● **ESTRATTO DELLA PAGINA**:
· · ·

Sono da diversi anni ricercatore presso il Dipartimento di Fisica, ora School of Science and Technology, dell' Università di Camerino. Trovo che il mestiere di ricercatore sia straordinariamente bello e rifarei tutto ciò che ho fatto. Ho lavorato presso 5 Dipartimenti di Fisica (per rimanere in Italia) e posso dire che ovunque il livello della ricerca scientifica è di alto, spesso altissimo, valore internazionale. Riguardo ai meccanismi di assunzione dei ricercatori e, più in generale ai sistemi di promozione interna, non ho mai visto verificarsi particolari ingiustizie nè favoritismi di sorta. Nei Dipartimenti di Fisica il merito viene premiato anche se la procedura dei concorsi è di per sè ipocrita ed inutilmente energivora in quanto il vincitore è prestabilito.
Sono altresì consapevole che l'area Fisica costituisce (mediamente) un'eccezione nel panorama dell'Università italiana. Basterà dare un'occhiata comparativa: 1) Ai criteri di valutazione interna che vigono per le diverse Facoltà e aree di ricerca. 2) Ai curricula di un medio ricercatore/professore di Fisica e di un altro Dipartimento X.
Ho sempre lavorato in modo indipendente in quanto credo che la ricerca sia innanzitutto un'attività individuale. Ciò vale soprattutto per un teorico quale io sono. Le collaborazioni, nazionali e internazionali, sono senz'altro importantissime ma fondamentale è la capacità dell'individuo di far da sè, tanto nella ricerca quanto nella vita.
Non ho mai aspirato a "diventare professore" perchè son certo che ciò sarebbe un boomerang: peggiorerei il mio status. Non conosco infatti alcun professore che abbia una qualità della vita comparabile alla mia. Non ho mai lavorato per fare i soldi (anzi ne rifiutai) ma, evitando di perder tempo in chiacchiere e sfruttando appieno le potenzialità offerte da questo mestiere, ho raggiunto ben presto uno standard di vita quotidiana che non cambierei con quello di alcun altro. Vivo in una delle zone più belle al mondo e lavoro da casa sfruttando appieno le opportunità della grande rivoluzione tecnologica che abbiamo la fortuna di esperire. Credo deva essere tristissimo doversi infilare al mattino in una scatola metallica e bruciare carburante per andare a lavorare. Non ho mai fatto parte di gruppi e già da studente pubblicavo da solo. Sono in forma smagliante.

· · ·

● **SERIE DI ESERCIZI**:
**A.** Stabilisci se ciascuna delle seguenti affermazioni concorda con il brano sul mestiere di ricercatore, rispondendo sì o no e citando alla lettera le parole del brano che lo decidono. (i) Chi scrive ha lavorato presso cinque Dipartimenti di Fisica in Italia. (ii) Chi scrive ha sempre desiderato diventare professore. (iii) Chi scrive lavora da casa.
**B.** Riproduci fedelmente il passo del brano sul mestiere di ricercatore che comincia con le parole "Sono altresì consapevole" e termina dopo le parole "altro Dipartimento X.".

· · ·

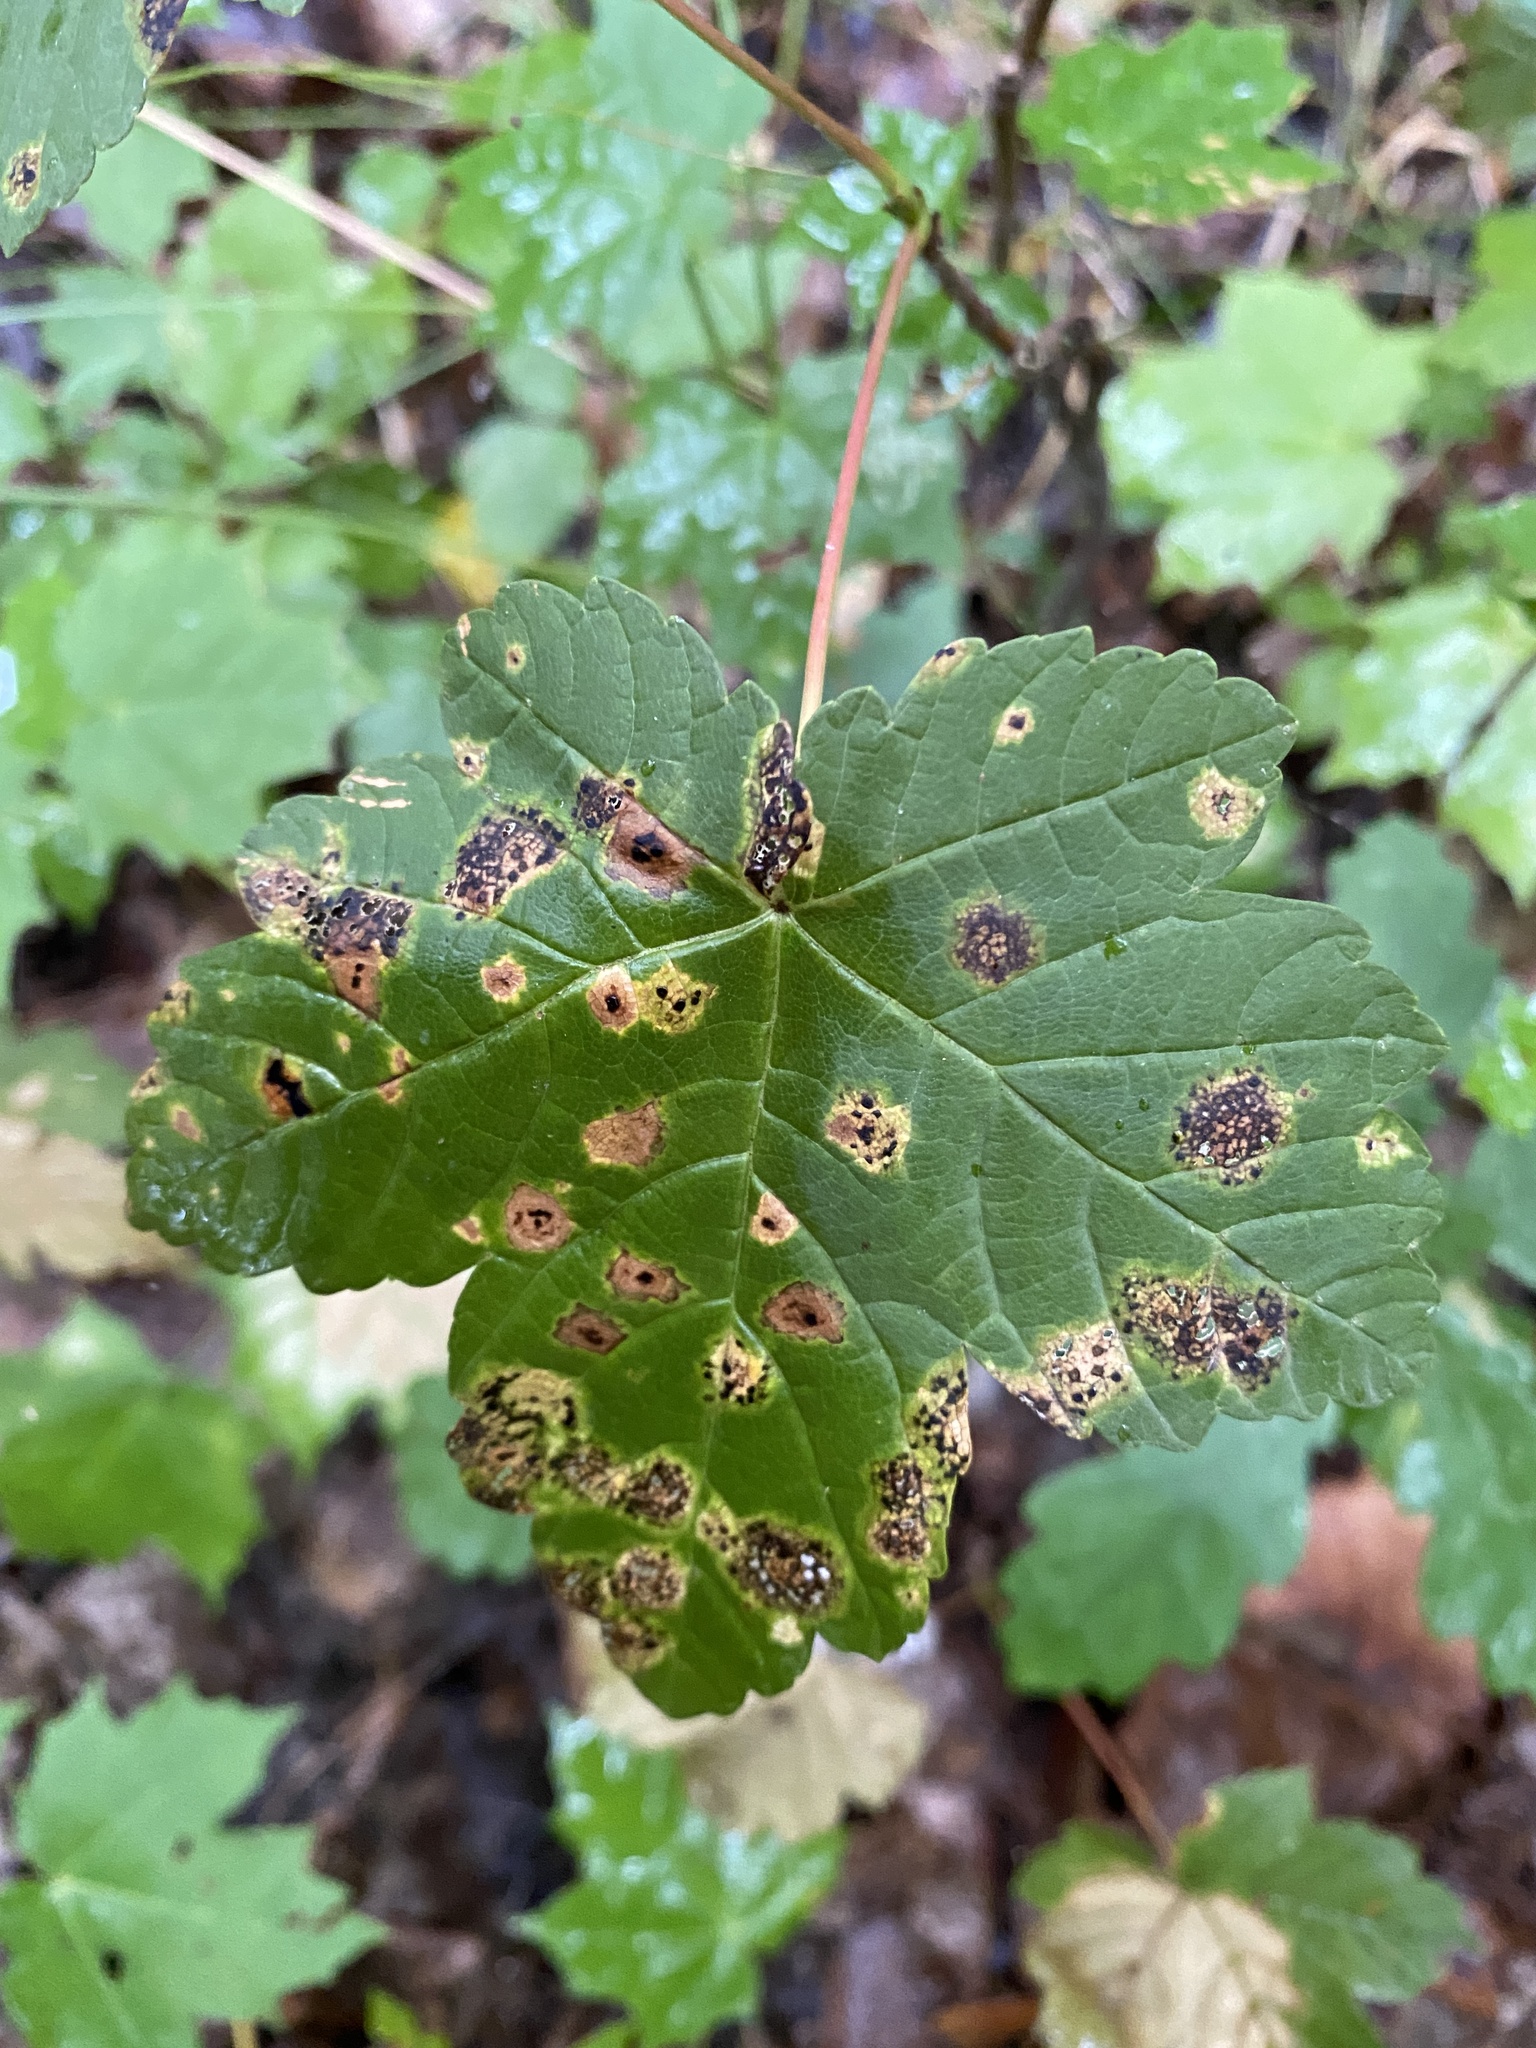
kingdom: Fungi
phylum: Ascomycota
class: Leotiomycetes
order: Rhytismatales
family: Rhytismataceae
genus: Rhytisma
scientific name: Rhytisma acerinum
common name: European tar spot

· · ·

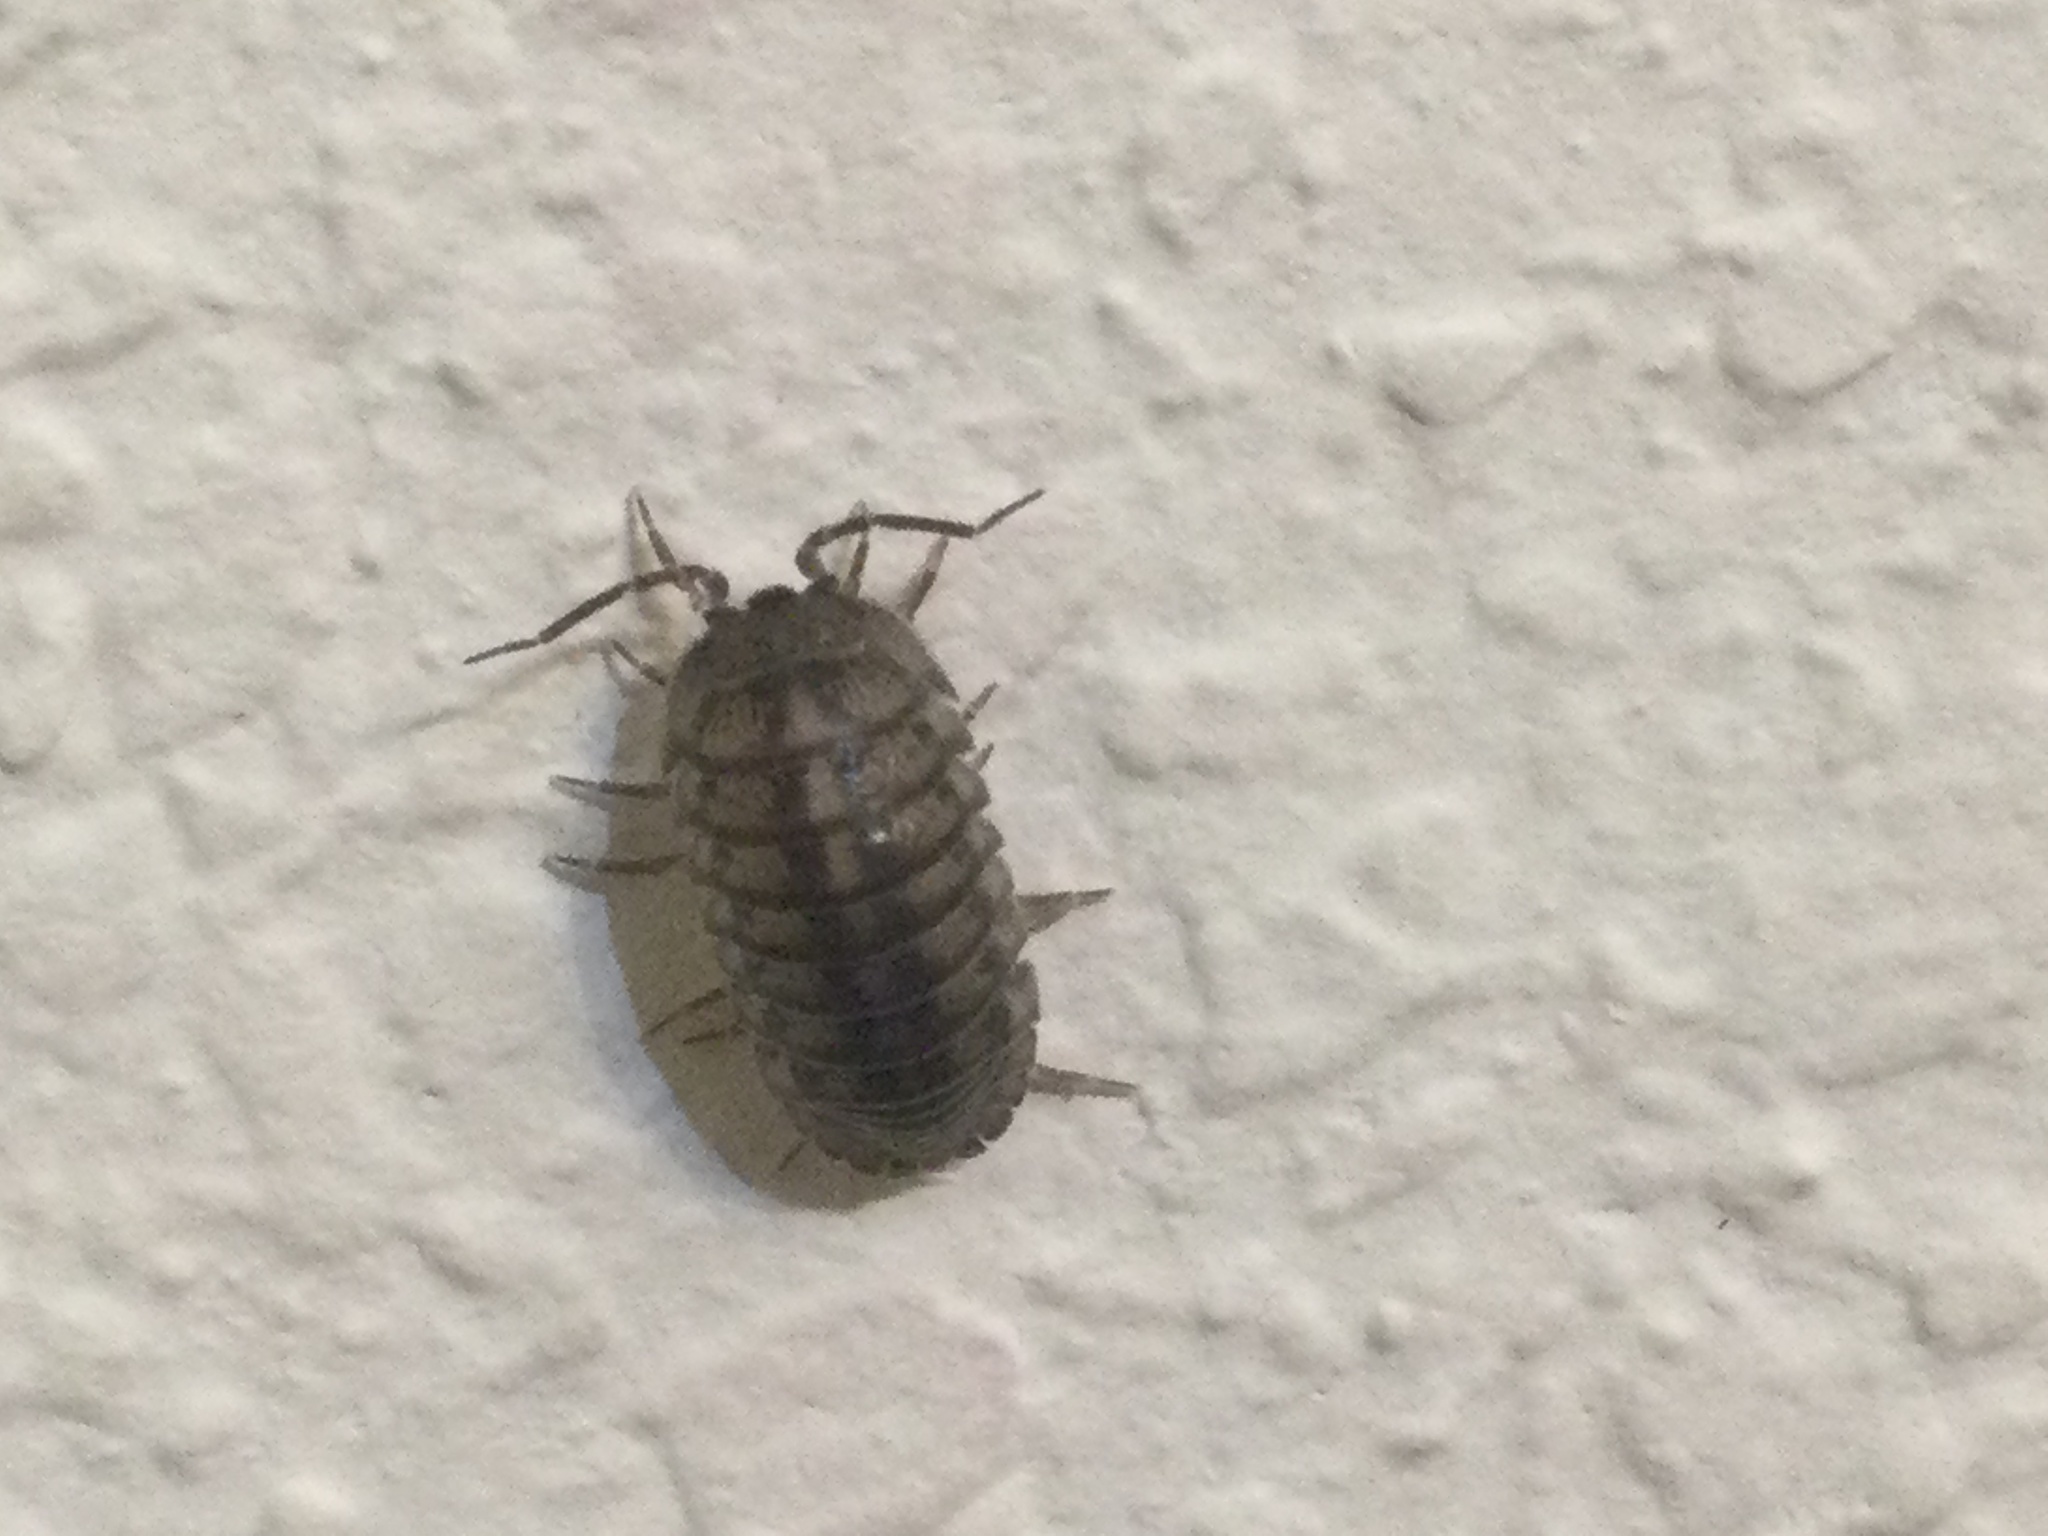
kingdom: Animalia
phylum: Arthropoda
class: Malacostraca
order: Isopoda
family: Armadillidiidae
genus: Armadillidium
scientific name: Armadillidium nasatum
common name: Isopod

· · ·

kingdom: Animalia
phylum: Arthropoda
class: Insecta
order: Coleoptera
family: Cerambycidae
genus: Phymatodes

· · ·

● **RISPOSTE IN ORDINE**:
**A.**
(i) Sì: «Ho lavorato presso 5 Dipartimenti di Fisica (per rimanere in Italia)»
(ii) No: «Non ho mai aspirato a "diventare professore"»
(iii) Sì: «lavoro da casa sfruttando appieno le opportunità della grande rivoluzione tecnologica»

**B.**
Sono altresì consapevole che l'area Fisica costituisce (mediamente) un'eccezione nel panorama dell'Università italiana. Basterà dare un'occhiata comparativa: 1) Ai criteri di valutazione interna che vigono per le diverse Facoltà e aree di ricerca. 2) Ai curricula di un medio ricercatore/professore di Fisica e di un altro Dipartimento X.